Er macht Klänge hör- und sichtbar

Urs Walter aus Windisch ist Pianist und Maler. In der Badener Galerie im Gwölb zeigt er Bilder und gibt dazu Schumann-Konzerte.

Urs Walter mit einem seiner Bilder, die er in der Galerie im Gwölb zeigen wird. (Bild: ub)

20. Oktober 2021
12:13

Das schönste Geschenk macht sich Urs Walter zum 70. Geburtstag gleich selber. In der Galerie im Gwölb, die in einem ehemaligen Weinkeller im Bäderquartier Baden gelegen ist, zeigt er vom 26. bis zum 31. Oktober eine retrospektiv angelegte Ausstellung seiner Malereien und spielt am Flügel verschiedene Werke seines Lieblingskomponisten Robert Schumann. Jeden Tag werden ihn andere Gastmusikerinnen und -musiker begleiten.


Der kleine Mozart
Mit Klavierspielen begann der gebürtige Schaffhauser schon als kleiner Bub und gab mit zwölf seine ersten Konzerte. «Ich wurde der ‹kleine Mozart› genannt», erinnert sich der Künstler mit der markanten roten Brille und lacht. Und schon damals hatte er nur einen Wunsch: «Ich wollte Berufspianist werden.»
Seine Mutter war Coiffeuse, der Vater Elektriker. Wegen der einfachen familiären Verhältnisse musst er sich das teure Musikstudium mit seinem ersten Beruf als Primarlehrer verdienen. Im Lehrerseminar war Zeichnen ein Hauptfach. «Ich habe es gehasst», gibt Walter freimütig zu. Die Musik hingegen wurde zu seinem Lebensmittelpunkt.

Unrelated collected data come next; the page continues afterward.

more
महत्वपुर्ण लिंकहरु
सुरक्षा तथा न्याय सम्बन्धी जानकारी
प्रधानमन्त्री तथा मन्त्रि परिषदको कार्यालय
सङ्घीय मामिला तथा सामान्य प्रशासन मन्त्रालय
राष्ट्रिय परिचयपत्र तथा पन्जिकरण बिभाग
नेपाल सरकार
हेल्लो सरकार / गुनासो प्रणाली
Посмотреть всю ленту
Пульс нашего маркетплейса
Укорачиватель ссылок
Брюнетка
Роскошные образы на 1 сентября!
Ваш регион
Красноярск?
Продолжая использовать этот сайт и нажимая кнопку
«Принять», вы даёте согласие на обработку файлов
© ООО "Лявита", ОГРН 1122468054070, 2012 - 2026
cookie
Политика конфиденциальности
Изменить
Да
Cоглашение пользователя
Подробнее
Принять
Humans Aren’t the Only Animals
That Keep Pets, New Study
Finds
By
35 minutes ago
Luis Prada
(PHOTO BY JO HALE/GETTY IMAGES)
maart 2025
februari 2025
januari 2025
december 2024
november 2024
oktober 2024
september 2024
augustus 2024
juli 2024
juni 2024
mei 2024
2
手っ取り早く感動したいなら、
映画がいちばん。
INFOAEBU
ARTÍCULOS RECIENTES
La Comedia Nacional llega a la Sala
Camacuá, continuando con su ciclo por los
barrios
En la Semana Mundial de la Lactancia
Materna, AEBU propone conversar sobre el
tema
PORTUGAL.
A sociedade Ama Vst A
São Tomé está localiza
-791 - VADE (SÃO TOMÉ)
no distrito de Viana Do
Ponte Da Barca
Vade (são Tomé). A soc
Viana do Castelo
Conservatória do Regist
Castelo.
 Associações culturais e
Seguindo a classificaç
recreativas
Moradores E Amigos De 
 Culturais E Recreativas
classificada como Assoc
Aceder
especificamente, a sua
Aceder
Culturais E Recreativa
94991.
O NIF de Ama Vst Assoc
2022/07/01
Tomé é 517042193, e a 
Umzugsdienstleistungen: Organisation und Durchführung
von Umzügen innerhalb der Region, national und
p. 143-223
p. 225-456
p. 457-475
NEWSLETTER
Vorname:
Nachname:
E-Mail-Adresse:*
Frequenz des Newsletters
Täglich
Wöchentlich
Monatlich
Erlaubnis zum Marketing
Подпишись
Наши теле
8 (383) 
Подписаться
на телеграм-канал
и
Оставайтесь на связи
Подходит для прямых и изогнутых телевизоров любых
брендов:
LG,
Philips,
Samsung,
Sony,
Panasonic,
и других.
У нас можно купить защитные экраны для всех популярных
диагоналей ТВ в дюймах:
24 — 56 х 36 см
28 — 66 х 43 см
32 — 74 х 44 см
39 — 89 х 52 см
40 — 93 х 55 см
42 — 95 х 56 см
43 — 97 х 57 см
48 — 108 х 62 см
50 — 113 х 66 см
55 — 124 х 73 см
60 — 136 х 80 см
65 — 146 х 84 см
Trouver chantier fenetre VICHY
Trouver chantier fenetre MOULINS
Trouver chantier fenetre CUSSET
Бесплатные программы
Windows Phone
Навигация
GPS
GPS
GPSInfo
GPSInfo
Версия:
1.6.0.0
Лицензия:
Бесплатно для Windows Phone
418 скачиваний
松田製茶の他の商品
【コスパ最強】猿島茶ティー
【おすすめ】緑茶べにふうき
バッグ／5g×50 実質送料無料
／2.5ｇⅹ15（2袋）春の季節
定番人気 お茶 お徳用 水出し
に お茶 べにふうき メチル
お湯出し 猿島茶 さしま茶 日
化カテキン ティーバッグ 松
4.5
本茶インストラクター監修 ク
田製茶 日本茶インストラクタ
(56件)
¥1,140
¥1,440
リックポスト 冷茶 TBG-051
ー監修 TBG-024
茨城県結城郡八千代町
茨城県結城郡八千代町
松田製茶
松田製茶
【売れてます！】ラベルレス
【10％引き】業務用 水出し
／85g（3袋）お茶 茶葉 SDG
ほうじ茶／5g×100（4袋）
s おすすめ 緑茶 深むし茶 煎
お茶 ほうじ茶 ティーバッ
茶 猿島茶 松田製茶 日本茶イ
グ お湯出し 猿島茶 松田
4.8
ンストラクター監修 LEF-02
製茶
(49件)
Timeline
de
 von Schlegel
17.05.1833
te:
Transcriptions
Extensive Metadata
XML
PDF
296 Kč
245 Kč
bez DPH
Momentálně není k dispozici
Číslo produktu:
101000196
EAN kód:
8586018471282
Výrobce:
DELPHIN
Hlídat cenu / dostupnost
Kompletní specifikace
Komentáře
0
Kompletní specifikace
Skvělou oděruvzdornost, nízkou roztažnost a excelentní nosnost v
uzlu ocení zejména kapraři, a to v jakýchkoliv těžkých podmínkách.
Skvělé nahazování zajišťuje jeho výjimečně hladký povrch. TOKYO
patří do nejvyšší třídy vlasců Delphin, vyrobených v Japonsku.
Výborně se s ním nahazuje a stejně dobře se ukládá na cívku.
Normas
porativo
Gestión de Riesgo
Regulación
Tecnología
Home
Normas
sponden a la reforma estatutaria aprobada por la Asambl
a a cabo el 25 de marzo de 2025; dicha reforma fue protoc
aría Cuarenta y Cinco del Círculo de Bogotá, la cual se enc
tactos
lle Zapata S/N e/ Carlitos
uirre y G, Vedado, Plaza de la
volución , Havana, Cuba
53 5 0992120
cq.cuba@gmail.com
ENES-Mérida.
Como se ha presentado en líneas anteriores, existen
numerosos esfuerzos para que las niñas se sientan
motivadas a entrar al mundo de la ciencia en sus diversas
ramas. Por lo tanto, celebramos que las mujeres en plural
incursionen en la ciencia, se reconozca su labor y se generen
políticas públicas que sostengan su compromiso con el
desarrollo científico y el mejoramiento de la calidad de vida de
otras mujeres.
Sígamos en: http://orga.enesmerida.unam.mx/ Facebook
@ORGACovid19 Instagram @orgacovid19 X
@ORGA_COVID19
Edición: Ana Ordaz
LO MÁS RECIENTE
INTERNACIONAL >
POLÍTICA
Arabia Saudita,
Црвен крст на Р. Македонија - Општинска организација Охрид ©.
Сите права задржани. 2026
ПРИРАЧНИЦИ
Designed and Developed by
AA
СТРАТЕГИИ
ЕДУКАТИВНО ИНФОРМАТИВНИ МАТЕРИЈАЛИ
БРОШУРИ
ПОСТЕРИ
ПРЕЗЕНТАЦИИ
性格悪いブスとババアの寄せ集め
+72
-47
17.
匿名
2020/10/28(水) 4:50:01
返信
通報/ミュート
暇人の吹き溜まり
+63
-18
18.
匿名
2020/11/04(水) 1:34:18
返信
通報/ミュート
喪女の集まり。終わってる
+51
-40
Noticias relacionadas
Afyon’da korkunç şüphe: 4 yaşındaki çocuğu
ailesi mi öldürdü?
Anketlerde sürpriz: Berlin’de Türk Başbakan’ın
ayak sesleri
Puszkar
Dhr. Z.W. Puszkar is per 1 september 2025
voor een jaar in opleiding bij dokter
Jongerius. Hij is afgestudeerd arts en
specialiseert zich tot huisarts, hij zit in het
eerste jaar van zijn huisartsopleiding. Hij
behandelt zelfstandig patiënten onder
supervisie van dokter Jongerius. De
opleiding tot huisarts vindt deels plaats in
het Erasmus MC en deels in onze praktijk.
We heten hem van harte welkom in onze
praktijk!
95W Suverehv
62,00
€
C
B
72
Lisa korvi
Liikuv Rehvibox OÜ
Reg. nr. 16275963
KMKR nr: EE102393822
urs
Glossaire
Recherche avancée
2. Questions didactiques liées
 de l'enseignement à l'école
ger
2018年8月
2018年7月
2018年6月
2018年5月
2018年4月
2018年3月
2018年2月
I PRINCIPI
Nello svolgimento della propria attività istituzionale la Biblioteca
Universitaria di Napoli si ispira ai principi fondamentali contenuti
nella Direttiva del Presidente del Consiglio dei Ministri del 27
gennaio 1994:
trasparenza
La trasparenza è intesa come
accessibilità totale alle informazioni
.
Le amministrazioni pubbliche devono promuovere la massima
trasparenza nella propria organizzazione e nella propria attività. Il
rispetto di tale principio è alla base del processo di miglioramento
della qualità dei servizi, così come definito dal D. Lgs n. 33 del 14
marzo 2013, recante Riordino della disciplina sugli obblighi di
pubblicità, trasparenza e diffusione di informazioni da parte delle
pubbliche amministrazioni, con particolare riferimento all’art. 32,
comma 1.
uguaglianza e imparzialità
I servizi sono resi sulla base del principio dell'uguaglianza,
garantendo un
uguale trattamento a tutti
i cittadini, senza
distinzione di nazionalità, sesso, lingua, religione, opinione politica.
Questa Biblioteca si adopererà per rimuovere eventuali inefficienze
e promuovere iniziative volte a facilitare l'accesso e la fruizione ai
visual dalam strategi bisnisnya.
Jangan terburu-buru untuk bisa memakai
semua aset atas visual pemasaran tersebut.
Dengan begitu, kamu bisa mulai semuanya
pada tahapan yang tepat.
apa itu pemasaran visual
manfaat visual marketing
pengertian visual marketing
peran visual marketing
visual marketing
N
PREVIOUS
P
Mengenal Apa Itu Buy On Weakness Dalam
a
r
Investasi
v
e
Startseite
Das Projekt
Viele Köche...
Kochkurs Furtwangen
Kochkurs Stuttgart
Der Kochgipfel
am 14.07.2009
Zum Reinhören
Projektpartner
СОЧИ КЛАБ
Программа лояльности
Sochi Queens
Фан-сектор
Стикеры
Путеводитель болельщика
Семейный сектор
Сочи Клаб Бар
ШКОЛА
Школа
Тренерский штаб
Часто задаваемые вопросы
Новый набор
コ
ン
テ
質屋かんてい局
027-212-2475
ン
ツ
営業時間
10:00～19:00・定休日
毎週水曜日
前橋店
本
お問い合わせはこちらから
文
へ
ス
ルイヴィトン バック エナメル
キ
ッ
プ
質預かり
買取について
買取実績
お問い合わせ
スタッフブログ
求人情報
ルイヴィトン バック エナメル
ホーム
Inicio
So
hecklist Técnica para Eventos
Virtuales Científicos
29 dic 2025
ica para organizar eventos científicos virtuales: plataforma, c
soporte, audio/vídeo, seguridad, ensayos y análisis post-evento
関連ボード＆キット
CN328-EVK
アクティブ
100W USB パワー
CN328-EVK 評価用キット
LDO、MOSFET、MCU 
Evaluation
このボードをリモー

Nach achtjährigem Studium in Zürich und Genf gab er am Konservatorium der Musikschule Zürich Unterricht. Dann wechselte er an die Zürcher Hochschule der Künste, ZHdK, wo er 35 Jahre lang als Dozent für Klavier und Kunstgeschichte arbeitete. Die Malerei kam später in sein Leben: «Ich pflegte sie stets im stillen Kämmerlein und brachte mir alles autodidaktisch bei. Denn ich wollte mir nie in meine Kunst reinreden lassen.»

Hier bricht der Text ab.